BEGIN

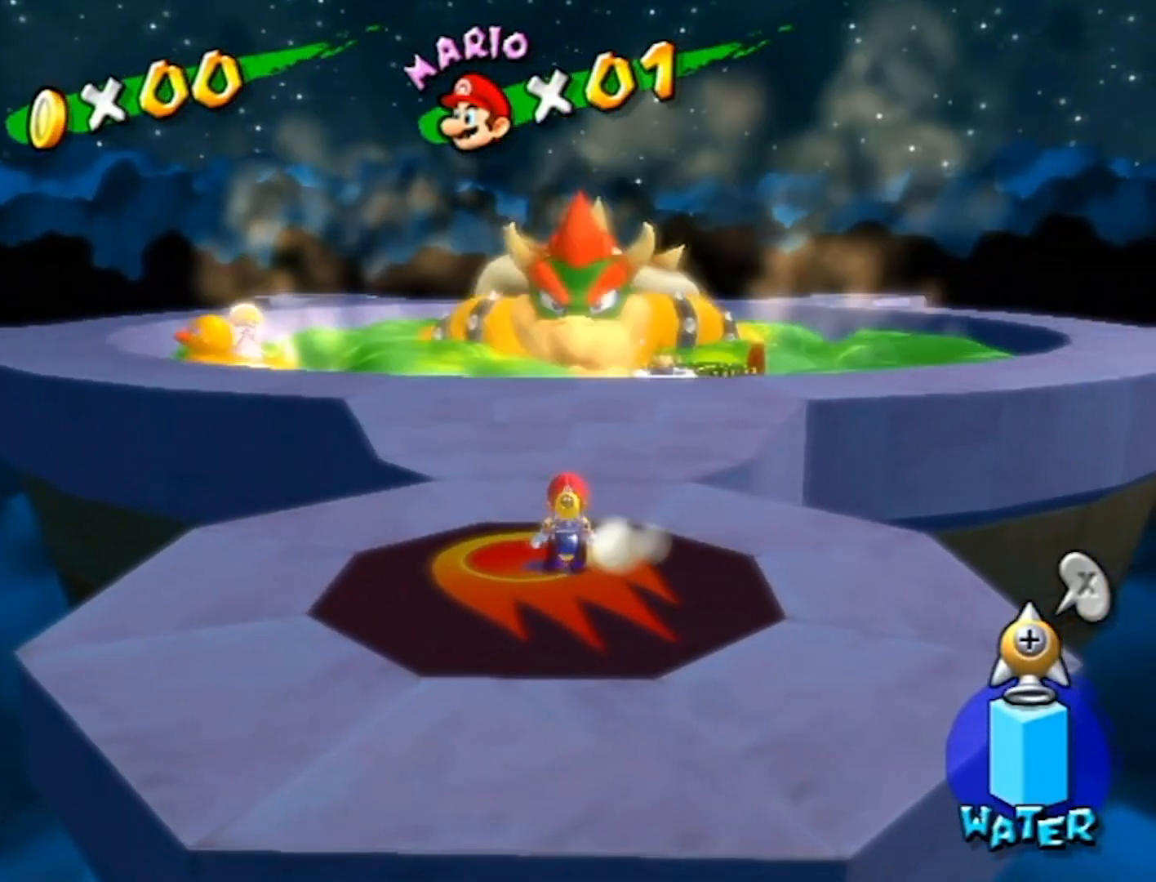
{"buttons": [], "left_stick": "down", "right_stick": "center", "events": [[167, "left_stick", "up"], [334, "left_stick", "down"]]}
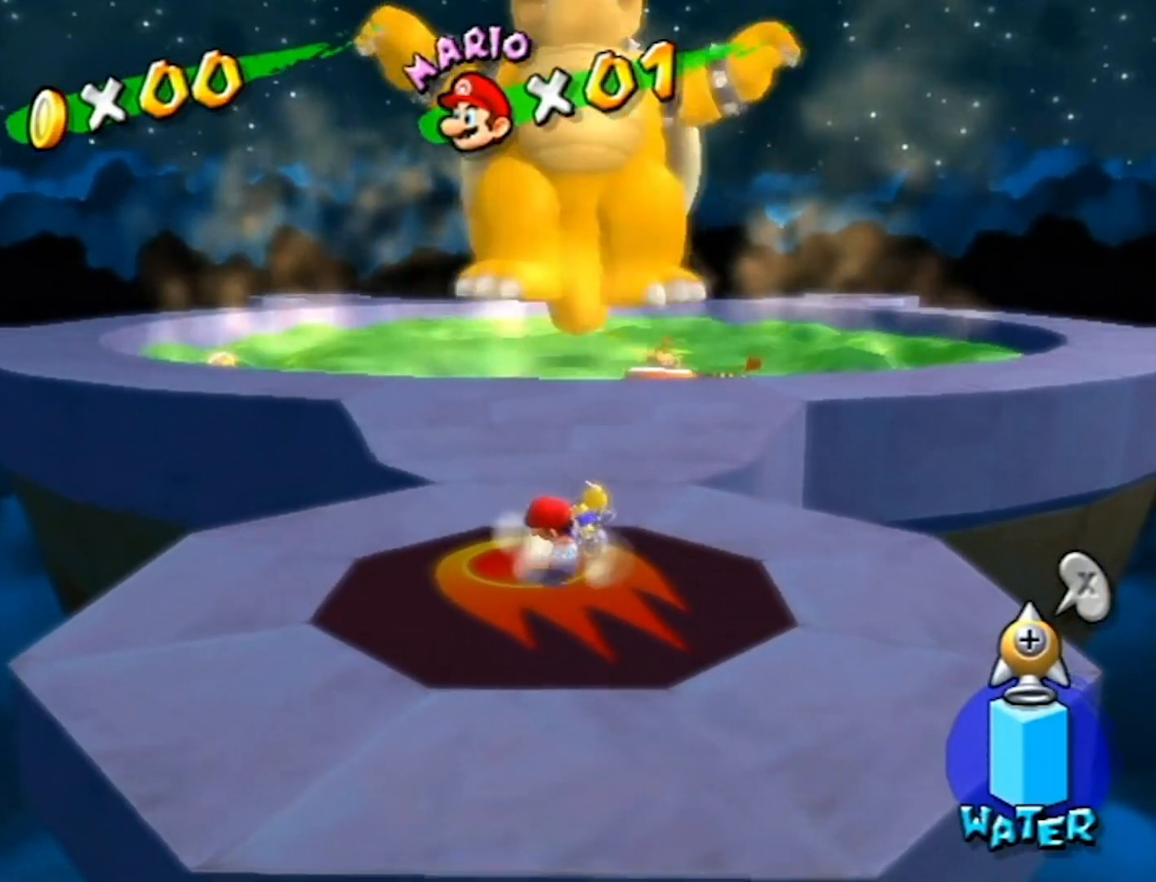
{"buttons": [], "left_stick": "down-right", "right_stick": "center", "events": [[101, "left_stick", "up"], [201, "A", "down"], [301, "left_stick", "center"], [367, "left_stick", "down-right"], [434, "A", "up"]]}
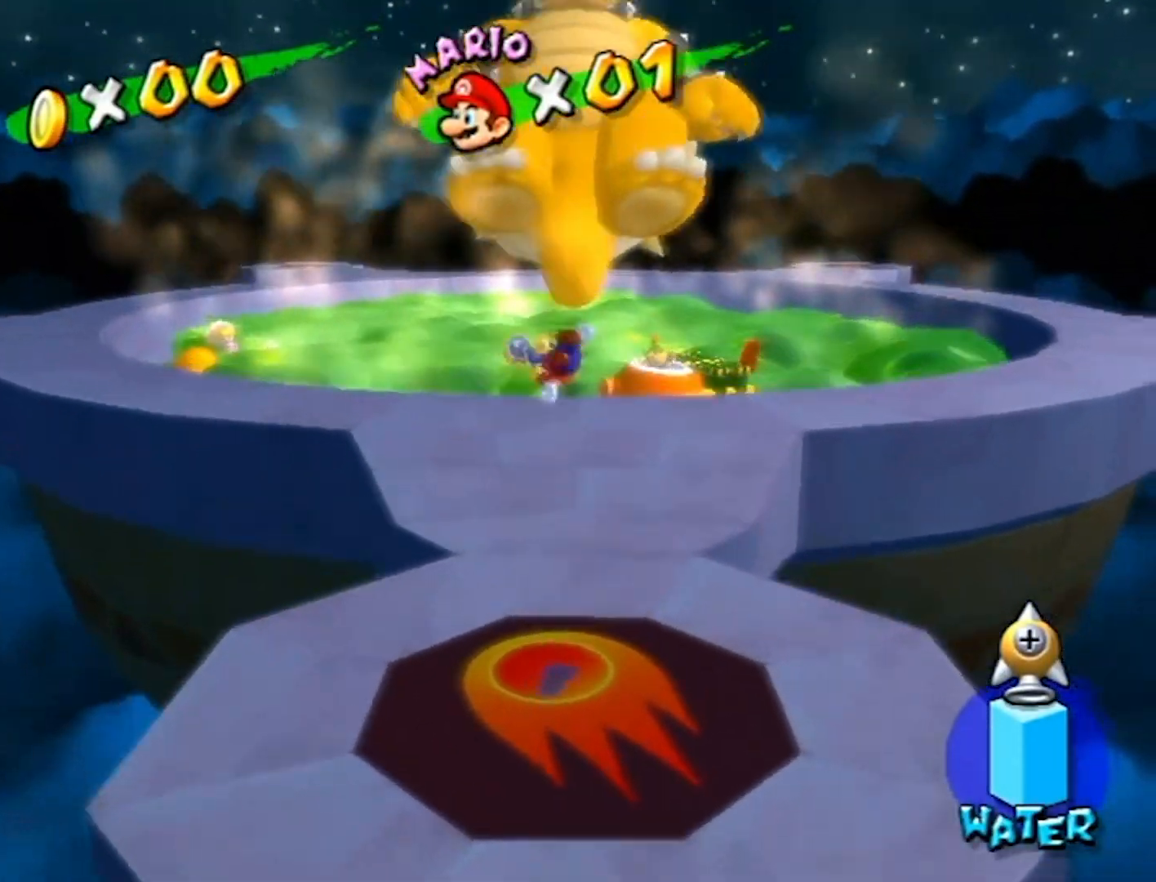
{"buttons": ["L1"], "left_stick": "center", "right_stick": "center", "events": [[67, "left_stick", "up"], [334, "L1", "down"], [367, "left_stick", "center"]]}
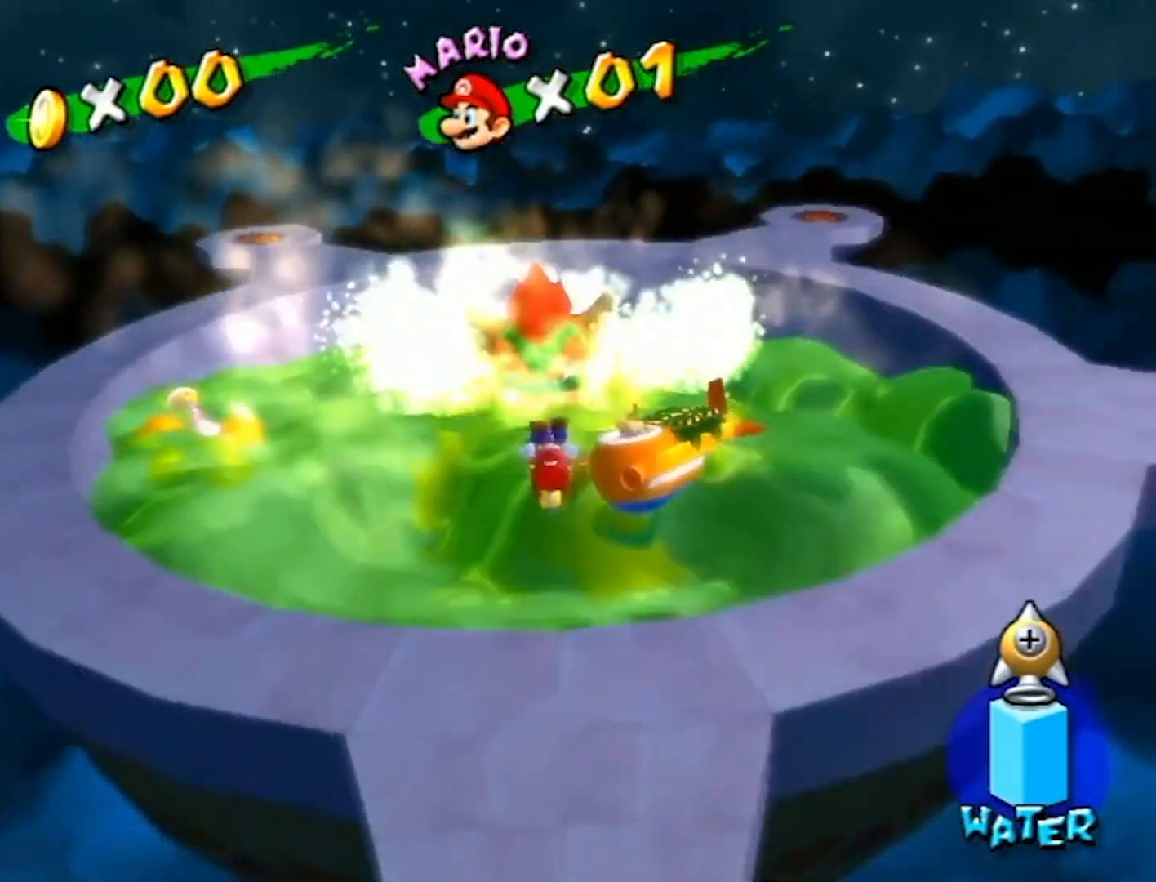
{"buttons": [], "left_stick": "center", "right_stick": "center", "events": [[67, "L1", "up"]]}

END

▶ [WHAT THE EXERCISE ASKS]:
State how many lines of the data above contain the string "down", and give no other words.

▶ [PROBLEM SOLUTION]:
3